In one of the most important encyclicals of our Catholic Social Teaching, Populorum Progressio, On the Development of Peoples, Pope Paul VI wrote, "Increased possession is not the ultimate goal of nations nor of individuals. All growth is ambivalent. It is essential if man is to develop as a man, but in a way it imprisons man if he considers it the supreme good, and it restricts his vision." Our first reading from the Book of Ecclesiastes began by exclaiming "Vanity of vanities! All things are vanity!" The Hebrew word, translated here as "vanity" really means "a breath" or "a vapor" and "vanity of vanities" is the Hebrew way of saying, "the merest breath." The author isn't talking about being "vain", he is emphasizing that the things we work so hard for in life, what Pope Paul VI called our "increased possession," are like "a breath", like "a vapor", they pass away with the wind. Those who are approaching death from sickness or old age readily see how their things will pass away like "a breath", like "a vapor" and the wisest among them are liberated, not embittered by this fact. Why can't most of us, who cannot see our death approaching, have the same liberation?

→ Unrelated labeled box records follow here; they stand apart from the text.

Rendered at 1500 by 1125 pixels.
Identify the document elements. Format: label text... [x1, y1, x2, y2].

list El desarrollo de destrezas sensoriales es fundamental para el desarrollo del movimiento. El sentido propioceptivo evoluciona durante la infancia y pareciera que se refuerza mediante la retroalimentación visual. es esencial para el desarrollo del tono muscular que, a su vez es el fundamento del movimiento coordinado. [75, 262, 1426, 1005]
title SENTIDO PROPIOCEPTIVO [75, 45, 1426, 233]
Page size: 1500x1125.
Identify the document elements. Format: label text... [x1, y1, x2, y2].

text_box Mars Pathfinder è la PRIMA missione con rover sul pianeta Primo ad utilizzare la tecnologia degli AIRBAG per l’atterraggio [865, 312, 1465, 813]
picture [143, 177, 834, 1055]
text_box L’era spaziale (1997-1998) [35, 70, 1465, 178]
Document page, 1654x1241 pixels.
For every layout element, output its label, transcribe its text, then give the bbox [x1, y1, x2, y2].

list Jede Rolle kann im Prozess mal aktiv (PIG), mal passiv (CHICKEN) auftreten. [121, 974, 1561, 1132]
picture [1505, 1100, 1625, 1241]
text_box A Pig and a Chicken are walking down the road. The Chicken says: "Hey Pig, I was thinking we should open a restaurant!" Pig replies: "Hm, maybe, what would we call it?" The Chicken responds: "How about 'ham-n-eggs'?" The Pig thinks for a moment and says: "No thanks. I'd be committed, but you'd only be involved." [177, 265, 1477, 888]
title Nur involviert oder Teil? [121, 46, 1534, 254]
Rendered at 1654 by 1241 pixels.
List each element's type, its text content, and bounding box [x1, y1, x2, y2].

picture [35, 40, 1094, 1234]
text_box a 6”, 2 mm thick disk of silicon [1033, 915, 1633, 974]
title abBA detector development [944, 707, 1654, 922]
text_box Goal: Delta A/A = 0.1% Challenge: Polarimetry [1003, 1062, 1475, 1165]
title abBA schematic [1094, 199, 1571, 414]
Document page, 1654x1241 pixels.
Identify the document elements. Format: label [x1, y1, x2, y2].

I often find that once I have finally gotten that rare book from that awesome theologian, I flip through it, put it on the shelf, and then focus on what the next book will be. The fact is, God put into man an insatiable desire for the infinite, but we try to fulfill that desire with finite things. Because we do this, we live in constant frustration, going from one thing to the next, never satisfied. But, our satisfaction will only come, even in this life, when we satisfy our infinite desire with infinite things. Perhaps we need a healthy reminder that death could come for any of us at any minute. This need not cause us to be nervous or anxious. Instead it should cause us to live each day valuing what is most important, what is infinite, what does not pass away. St. Athanasius, in his biography of St. Anthony of the Desert, wrote: "A person who lives as if he were to die every day - given that our life is uncertain by definition - will not sin, for good fear extinguishes most of the disorder of our appetites; whereas he who thinks he has a long life ahead of him will easily let himself be dominated by pleasures."

It is not a sin to be rich. We have many saints in our tradition who were kings or queens. But it is a sin to value finite things over infinite things. Our things should be instrumental toward our salvation. They should not amount too our salvation or be the source that we look to for a sense of salvation here on earth. Our lives should be characterized by an accumulation of infinite things. One should look back on us when we die and say: "Yes, he lived a life accumulating, day after day, year upon year, grace, prayer, charity toward his family and neighbors. He claimed parishioner after parishioner who decided to be a more faithful Catholic because of his example. He accumulated rosaries prayed, confessions humbly given, novenas offered, hours spent before the Blessed Sacrament. And he didn't accumulate these just so he could provide a final tally to God and say, 'Look at all that I did!' No he accumulated these spiritual things because they brought him fulfillment and happiness. They brought others relief from their burdens. They were pleasing to God." Will these things be said of us? Or instead will God say to us what he said to the foolish rich man, "'You fool, this night your life will be demanded of you; and the things you have prepared, to whom will they belong?' Thus will it be for all who store up treasure for themselves but are not rich in what matters to God."